**WORK REQUEST**
Check each line below for the word "field". Then give only how many lines have it.

**EXCERPTED DATA**

::::::::::

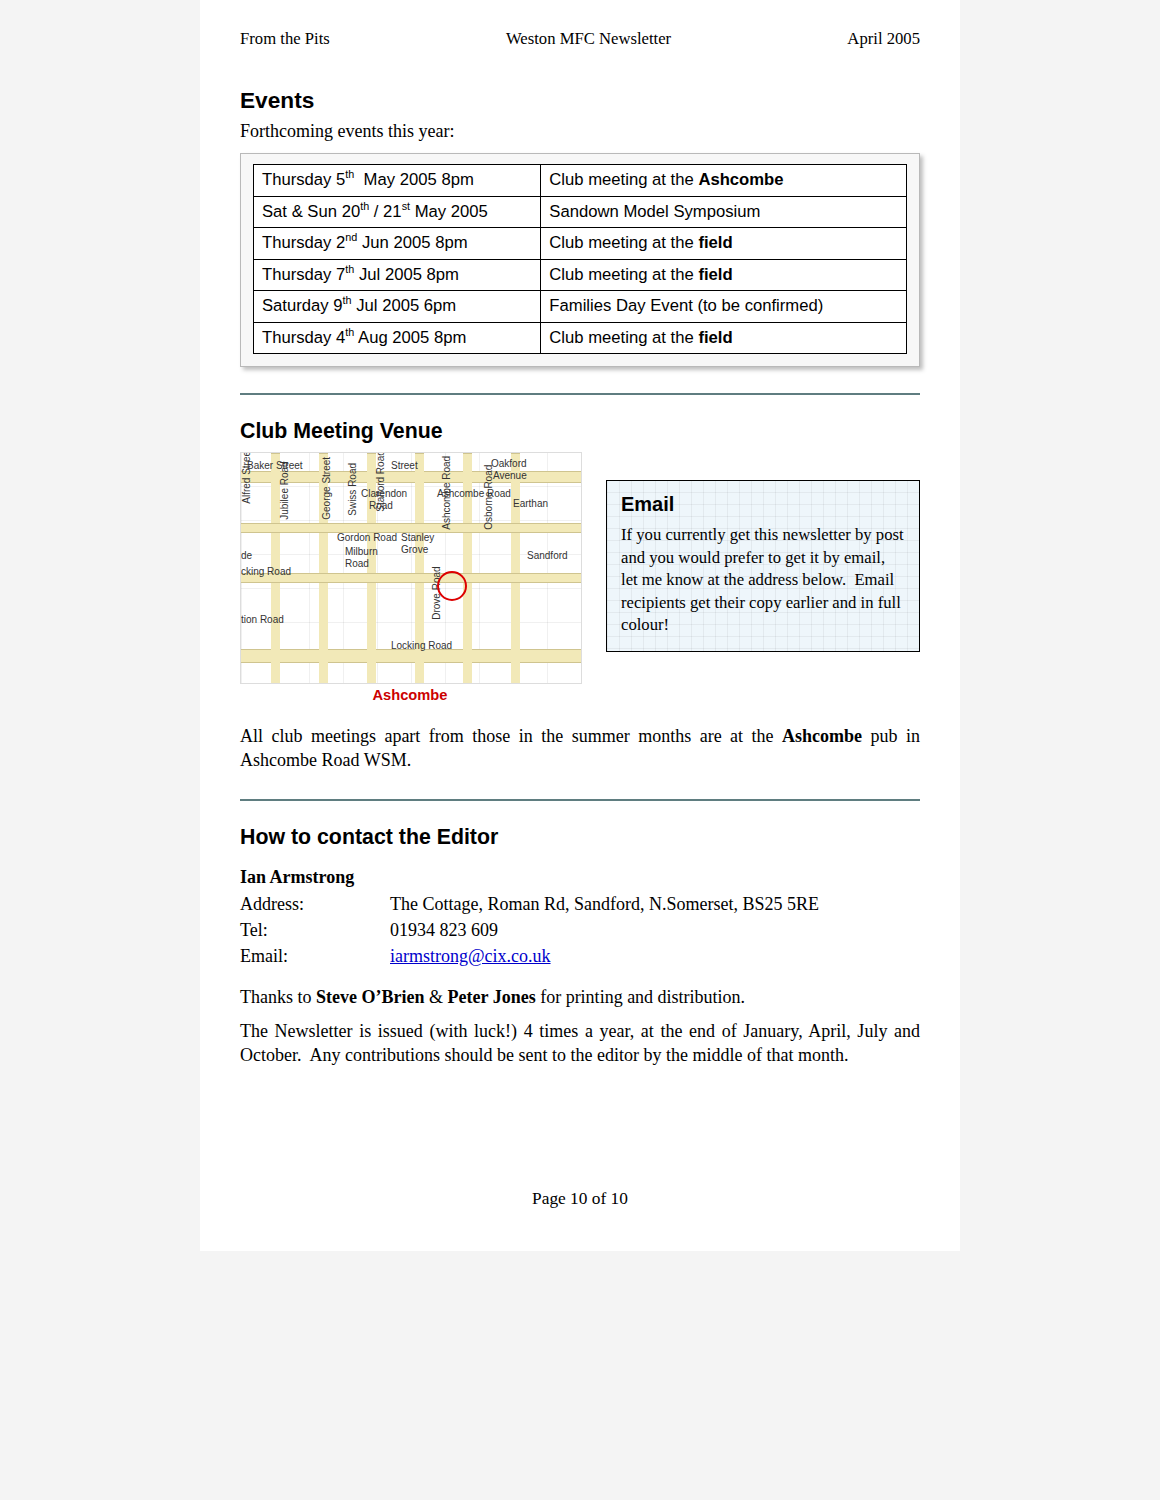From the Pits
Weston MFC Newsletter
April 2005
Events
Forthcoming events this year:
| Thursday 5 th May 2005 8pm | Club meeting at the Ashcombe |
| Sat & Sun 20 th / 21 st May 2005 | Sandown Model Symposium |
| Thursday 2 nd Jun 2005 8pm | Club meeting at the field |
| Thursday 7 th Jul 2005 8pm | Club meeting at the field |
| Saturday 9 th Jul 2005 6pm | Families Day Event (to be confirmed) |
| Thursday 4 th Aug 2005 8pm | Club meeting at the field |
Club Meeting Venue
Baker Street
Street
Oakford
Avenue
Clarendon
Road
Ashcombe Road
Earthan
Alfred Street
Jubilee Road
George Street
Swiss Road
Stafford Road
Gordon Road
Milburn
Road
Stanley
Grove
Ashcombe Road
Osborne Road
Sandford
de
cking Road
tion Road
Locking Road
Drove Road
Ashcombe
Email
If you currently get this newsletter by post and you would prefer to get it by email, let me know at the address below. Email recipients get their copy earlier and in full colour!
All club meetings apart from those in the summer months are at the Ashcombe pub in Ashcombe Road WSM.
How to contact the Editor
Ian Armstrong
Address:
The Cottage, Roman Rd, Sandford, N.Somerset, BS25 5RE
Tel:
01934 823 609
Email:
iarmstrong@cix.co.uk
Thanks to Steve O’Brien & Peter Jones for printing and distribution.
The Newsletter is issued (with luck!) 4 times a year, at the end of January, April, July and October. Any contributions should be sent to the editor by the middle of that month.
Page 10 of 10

::::::::::

**ANSWER BELOW**
3